Madre Ruth entra no recinto e revela que Sebastian é uma pessoa de gênio muito forte. Que sempre fez questão de manter a enteada em seu colégio. Que se surpreendeu com esse homem que acredita em Deus castigador e espíritos. Que por isso tem certeza que ele está mentindo somente para tirar proveito da situação. Ou mente agora, ou mentiu antes ou mentiu sempre.
Ninguém muda da noite para o dia assim, revela espantada. Também comenta que ele ficou muito aborrecido com a decisão de monsenhor Mariano de tê-lo afastado da igreja. Ela disse temer que ele também a matasse depois que ela expulsou a enteada do colégio. Diz que não o conhece e que, portanto, acredita que ele é capaz de qualquer coisa. No entanto, relata, meio a contragosto, que ele jamais a ameaçou ou coisa parecida.
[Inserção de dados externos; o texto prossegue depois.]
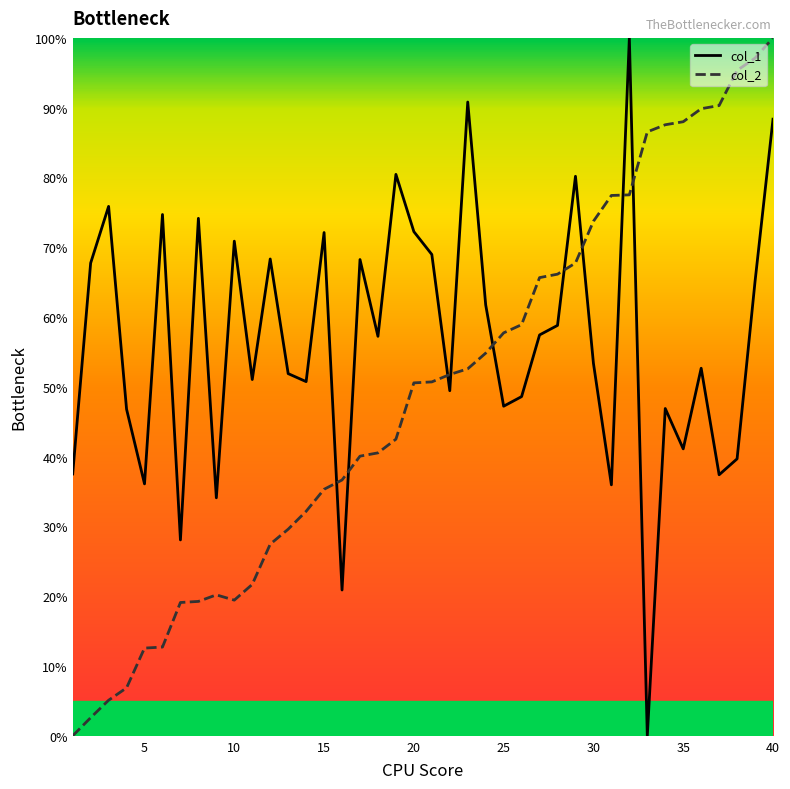

Which series ends up on top after the final intersection of col_1 and col_2?

col_2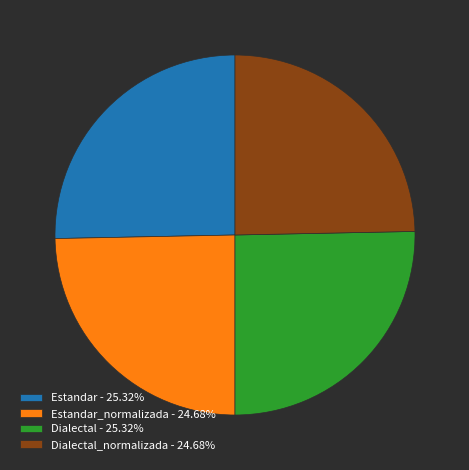

Is Estandar_normalizada - 24.68% the majority of the pie?

No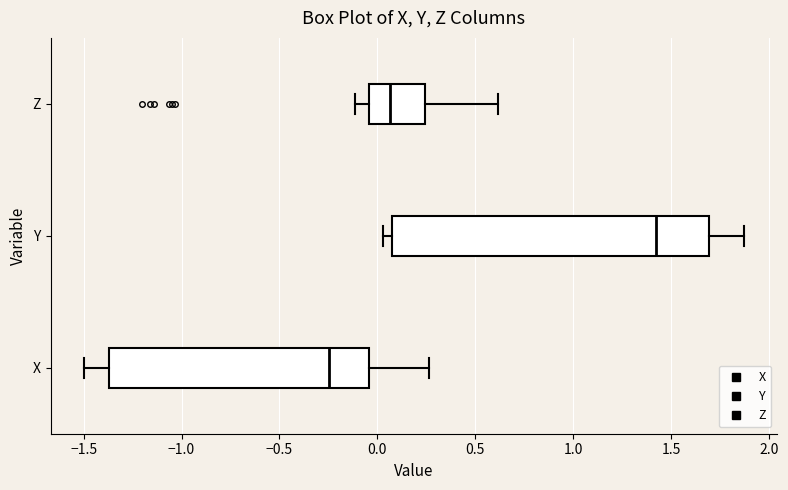

Reading bottom to top, transcribe this box plot: for each box, give where its median line is, the range the box spans, and where its two whiskers end, as read against the x-axis. The values are not printed on the chart, so give them approximately, as read against the axis.

X: median -0.25, box -1.35 to -0.05, whiskers -1.50 to 0.25
Y: median 1.40, box 0.10 to 1.70, whiskers 0.05 to 1.85
Z: median 0.05, box -0.05 to 0.25, whiskers -0.10 to 0.60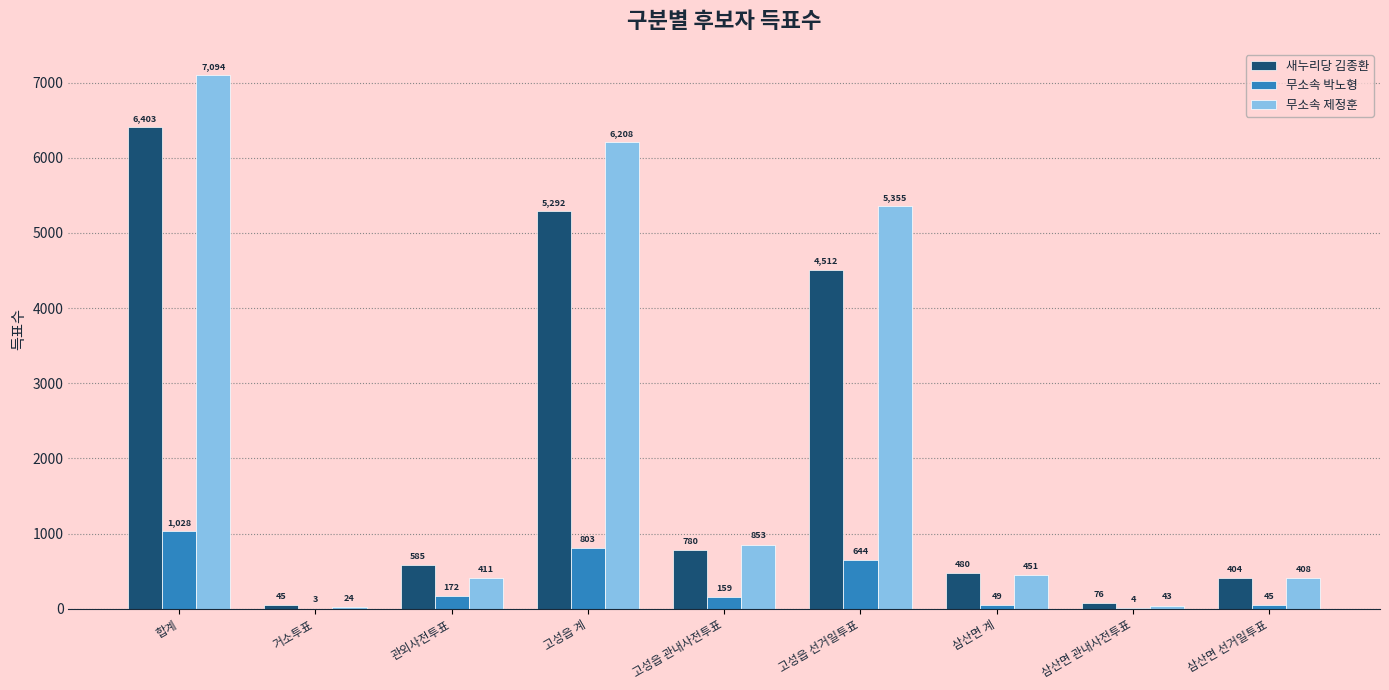

Reading right to left, list all the values displayed in this chart.

새누리당 김종환: 404	76	480	4512	780	5292	585	45	6403
무소속 박노형: 45	4	49	644	159	803	172	3	1028
무소속 제정훈: 408	43	451	5355	853	6208	411	24	7094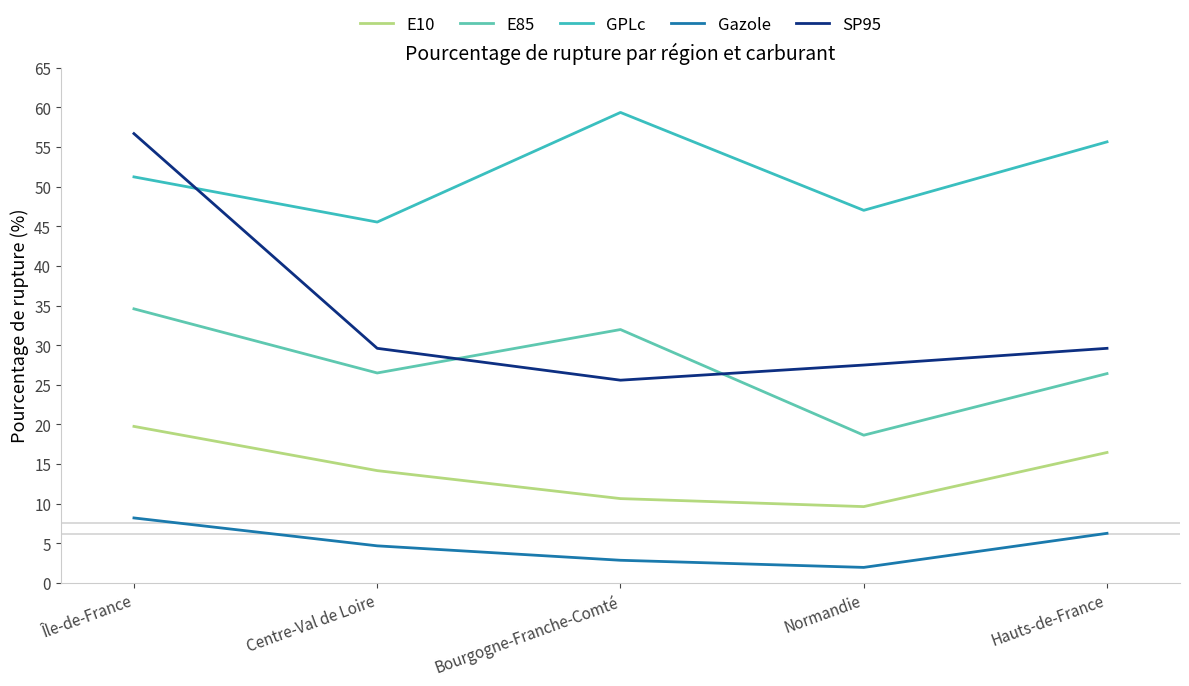

What is the difference between the maximum and minimum values in the GPLc series?

13.8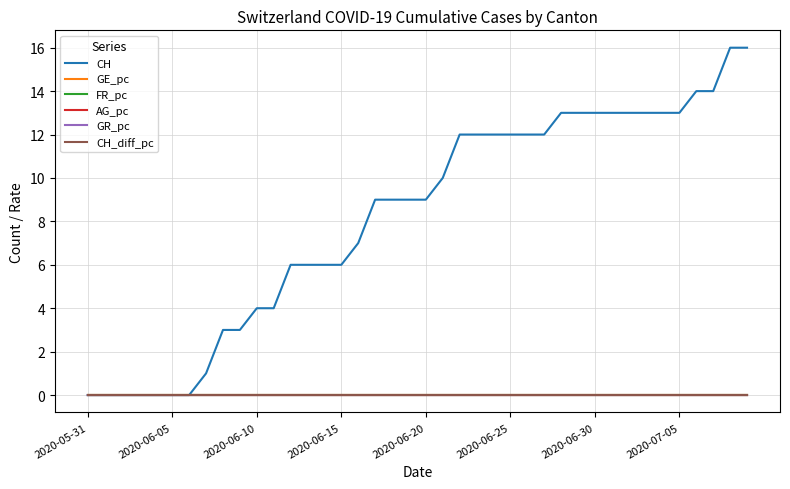

How many lines are shown in the chart?

6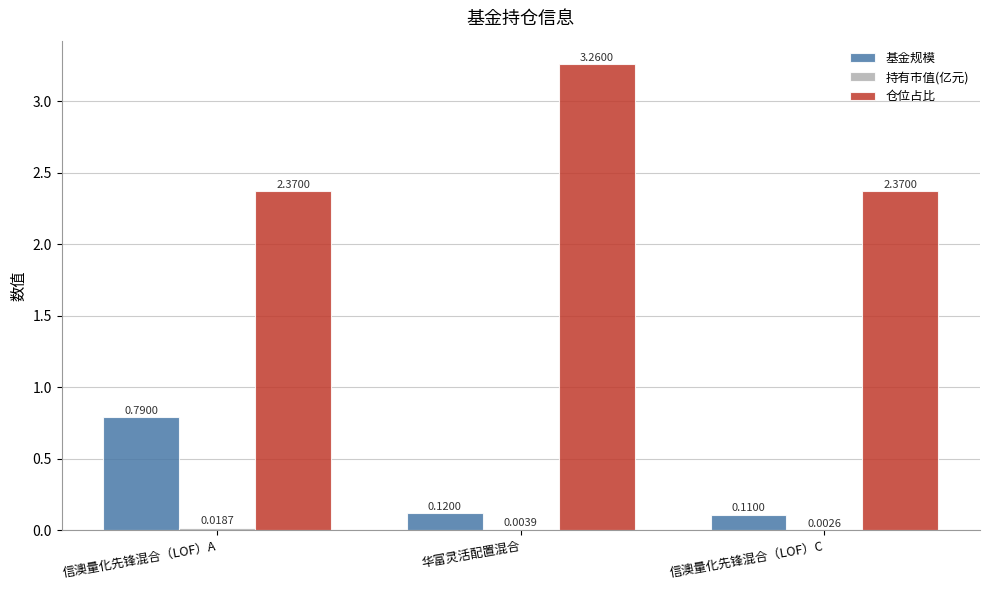

Which series changed the most between 信澳量化先锋混合（LOF）A and 信澳量化先锋混合（LOF）C?

基金规模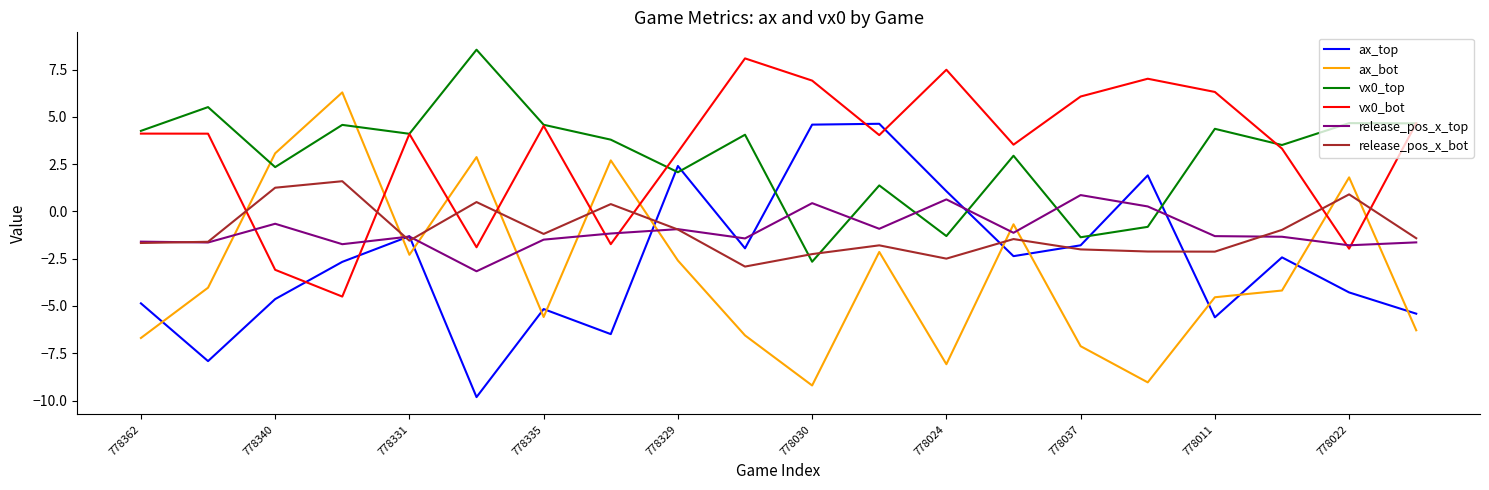

True or false: ax_top and vx0_top cross at least once.

True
Eleonora, uma beata, diz que viu Sebastian discutindo diversas vezes com monsenhor Mariano. Que ele alterava a voz, que queria quebrar a igreja, a imagem de São Miguel, que ameaçou acabar com o sacerdote. No entanto, ao mesmo tempo, diz que sempre foi testemunha da fé do promotor. Uma fé que servia de exemplo para qualquer um. E admite que o padre foi um pouco longe demais ao proibi-lo de freqüentar a igreja. E que isso pode ter provocado o assassinato.
Um dos réus prejudicados por Sebastian, um ex-juiz, cassado por comprovação de corrupção diz que o promotor fazia parte de seu esquema. Mas não consegue provas e se enrola todo no depoimento, contradizendo-se várias vezes.
Um colega de promotoria também o acusa, mas no meio de sua fala desiste e pede para que sua denúncia seja desconsiderada. E mais, pede desculpas a Sebastian justificando que sempre teve inveja dele. O mesmo se repete com mais três testemunhas. Parece haver algo de sobrenatural naquela tribuna, pois as pessoas chegam ali e não conseguem levar suas mentiras adiante.
No entanto ainda há muitas testemunhas pela frente. Mas já é possível fazer um balanço.
Havia quem tratasse os fenômenos estranhos daquele dia como presença de espíritos. Porém, muitos falavam que até agora Jhaver não se mostrou capaz de milagre algum para ajudar seu discípulo. Ao final do primeiro dia de julgamento todos se mostram um tanto decepcionados, afinal esperavam uma aparição de Jhaver ou de algum outro espírito.
O tsunami, já previsto, foi antecipado por Perrot, na tentativa de manchar de uma vez por todas a reputação do agora samaritano Jhaver e conturbar ainda mais o processo de inocência de Sebastian.
Afinal, ninguém há de querer entre eles um anjo que continua castigando a humanidade e um profeta das trevas.